How to clean strings?

I have 2 strings that as a human appear exactly the same, but Julia sees 2 different strings.

test1 = raw"C:\Program Files\MATLAB\R2019a"
test2 = raw"C:\Program Files\MATLAB\R2019a"

test1 == test2 #julia says this is false

It turns out that Julia sees the space as a different character:

julia> test1[11]
' ': Unicode U+00A0 (category Zs: Separator, space)

julia> test2[11]
' ': ASCII/Unicode U+0020 (category Zs: Separator, space)

The reason why this is a problem for me is the following (Julia doesn’t think test1 is a valid path):

julia> isdir(test1)

julia> isdir(test2)

Not sure how I ended up with this different space character, I think it’s from coping and pasting from OneNote. What is a good practice to avoid this problem in the future? Maybe a setting in VS Code so I can “see” the space character as different. Maybe a clean function to convert all chars to ASCII/Unicode?

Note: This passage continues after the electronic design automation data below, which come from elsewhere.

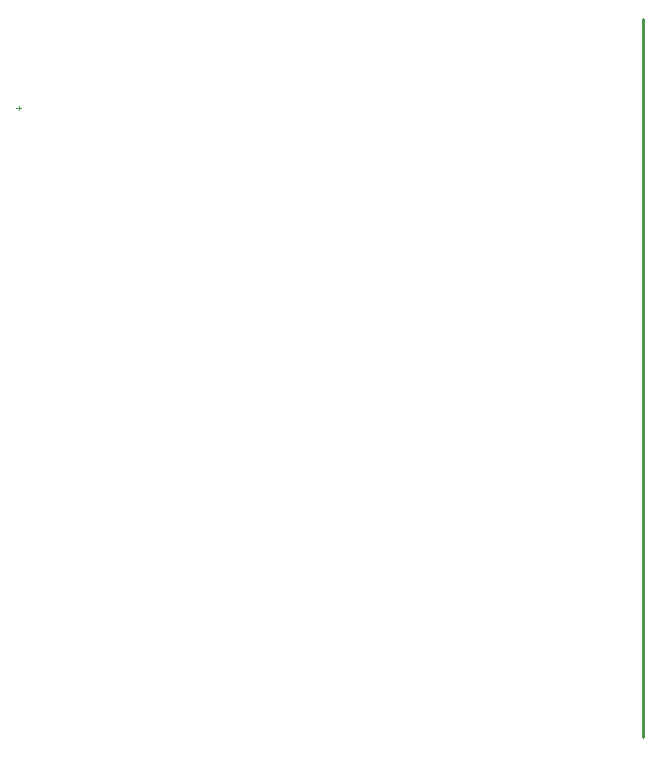
<source format=gm1>
G04*
G04 #@! TF.GenerationSoftware,Altium Limited,Altium Designer,20.2.6 (244)*
G04*
G04 Layer_Color=16711935*
%FSLAX43Y43*%
%MOMM*%
G71*
G04*
G04 #@! TF.SameCoordinates,26D22392-77BC-4279-9484-9B9EAB7B2405*
G04*
G04*
G04 #@! TF.FilePolarity,Positive*
G04*
G01*
G75*
%ADD11C,0.254*%
%ADD13C,0.100*%
D11*
X77800Y11400D02*
Y72200D01*
D13*
X24900Y64500D02*
Y64900D01*
X24700Y64700D02*
X25100D01*
M02*

</source>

The first is a no break space. Maybe you could use the isspace function to replace all spaces with ' ' (0x20).

Or of course regex



Hmmm… maybe the question from Brad_Carman was more general… it happened to me as well sometimes that I had problems when a string had characters almost invisible or rendered in the same way, for example “-” has an other very similar character…

But I don’t know how to solve this… a “sanitise” function?

you can use a regex with replace to clean out any white space character to some unified space character maybe.

You could use NFKC normalization, which removes some confusable characters but not necessarily all. It works in this case because a non-breaking space normalizes to an ordinary space:

julia> import Unicode

julia> Unicode.normalize(test1, :NFKC) == Unicode.normalize(test2, :NFKC)

However, be aware that NFKC normalization will also treat some characters as equivalent even though they are visually distinct:

julia> Unicode.normalize("𝐴ᶜ𝐇𝕆𝓞", :NFKC)

There is also NFC normalization, which will only treat characters as the same if they are visually and semantically identical — typically this is to canonicalize combining characters.